I received word from a reliable source at a service provider that Broadweave may be considering joining UTOPIA. This information was passed along from a company that both of them do business with. According to this company, Broadweave has stepped up its outsourced call center operations in preparation for adding new customers on UTOPIA’s network.
UTOPIA and Broadweave have had an acrimonious working relationship in the past stemming from the entanglement between UTOPIA and iProvo regarding the head-end assets. This was no doubt hurt further by ex-CEO Steve Christensen’s forceful and demanding management style. The question is if the upending of upper management is enough to mend the relationship to the point where this rumor becomes fact.
If true, this would be a really good (and smart) move for Broadweave. They’ve hit a brick wall with adding customers on iProvo and are under a “do or die” deadline of February when the reserve runs out of cash. The rumors that they will soon be booted from Traverse Mountain also persist, though nothing new has developed. Getting access to the tens of thousands of UTOPIA homes passed and preserving some of their Traverse Mountain customers could give them the revenue needed to pay off the iProvo bonds and better leverage their head-end and NOC facilities.
Of course, we should also ask if Broadweave would be good for UTOPIA. Customer service complaints still persist and the company may not have the cash available to market to new customers unless EsNet makes additional investments. Broadweave has also failed to deliver video to Traverse Mountain despite the acquisition of a head-end, something I understand to be one of the main reasons for that development’s discontent. There’s also the matter of going from a geographically condense market to one spread over a 120-mile stretch, something that could drive their install costs up.

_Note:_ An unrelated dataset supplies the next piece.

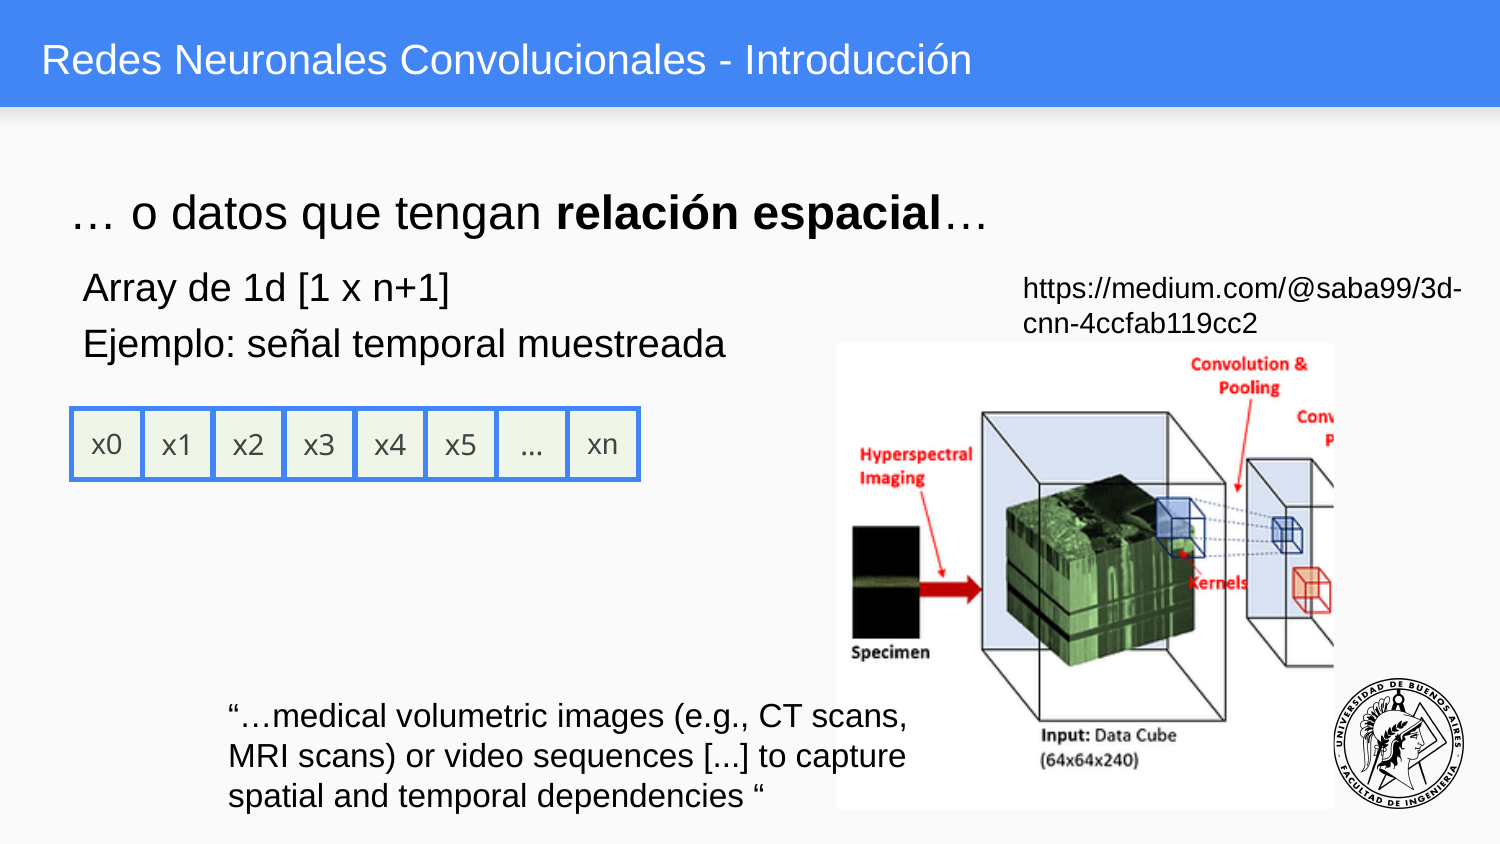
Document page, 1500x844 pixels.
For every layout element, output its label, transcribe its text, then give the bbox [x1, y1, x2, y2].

We should also wonder if Broadweave joining an open network like UTOPIA would signal that they’re ready to give the wholesale model another shot in Provo. Apparently closing the network wasn’t enough to staunch the flow of red ink as they claimed it would. Outside providers have money to spend on snapping up new accounts while Broadweave is charging around $600 for installs (and, I should note, not offering a discount on monthly service as a result). It’s entirely possible that a reciprocity agreement with UTOPIA providers to give them access to the network could result in higher overall revenues even at the expense of retail customers. Research from The Yankee Group suggests that an open provider model generates more revenue than adding lots of extra services, revenue that Broadweave needs.
So what do you think? If this happens, will it be good for Broadweave, UTOPIA, both, or neither?
Utah-based InterLinx Communications is open for business in Cedar City with a shiny all-fiber network open to any provider, but the devil is in the details. The article claims service will be available to all homes and businesses “in its boundaries”, but it’s not entirely clear what those boundaries are or what kind of installation costs will be associated with it. InterLinx received $1.6M from the city and state for their deployment, so it isn’t an entirely private affair either.
A glance of the provider list from their web page shows a bunch of commercial service providers. The one residential provider resells VoIP and Dish, so there are no true triple-play providers. I’m going to make a bet that they plan to serve primarily office parks and provide an alternative to Qwest’s wholesale transport with homes being an afterthought with high install fees. This isn’t as impressive as The Spectrum made it out to be. UTOPIA still has plenty of opportunity in the city.
Bring up the term "regulation" and you're often going to think of heavy-handed mandates, byzantine rules and unresponsive bureaucracies. Despite this popular image of regulation, it sometimes works.
Ars Technica reminds us of the 40-year-old Carterphone decision that the FCC handed down 40 years ago yesterday. The landmark decision allowed third parties to start attaching any device they wanted to the public phone network so long as it did not cause interference. Not only did it let us pick and choose our handsets, it also gave birth to devices as varied as the answering machine and modem.
Even so, regulation sometimes fails us. Some small ISPs are having their day before the Supreme Court to nail AT&T to the wall on wholesale line-sharing rates. Their argument is that the fees were designed to give the incumbent carrier a significant advantage over competitors. Many CLECs and competing ISPs brought up the same allegations throughout the 90s, and with fewer ISPs today than in 1997, the accusation has legs.
There's also the issue of network neutrality hanging up in the air. Big companies like AT&T and Verizon are scared to death of mandates from Congress, especially with how badly Comcast has been skewered over their secretive throttling and booting users who use too much of their "unlimited" Internet. Their angle is to try and get the FCC to approve a plan favorable to their interests before a less-friendly White House takes over. The good news is that the mere threat of regulation has forced them to move pretty far from their original positions, a move that's good for consumers.
When you have a network with competing service providers, interchangable equipment and freely-moving applications, consumers and innovation win. Open platforms like the kind that Carterphone created should be encouraged instead of hampered.
Everyone was buzzing about the prospect of a wide-open network during the 700MHz auction (don't hold your breath on Verizon making good on it), but Clearwire is giving it to us now. The company, a joint venture with Sprint, Comcast, Time Warner and others, is promising open everything on its new WiMax network. Bring your own device? Check. Use any application? Check. Pick your own retailer? Check, and that's the real measure of the open network.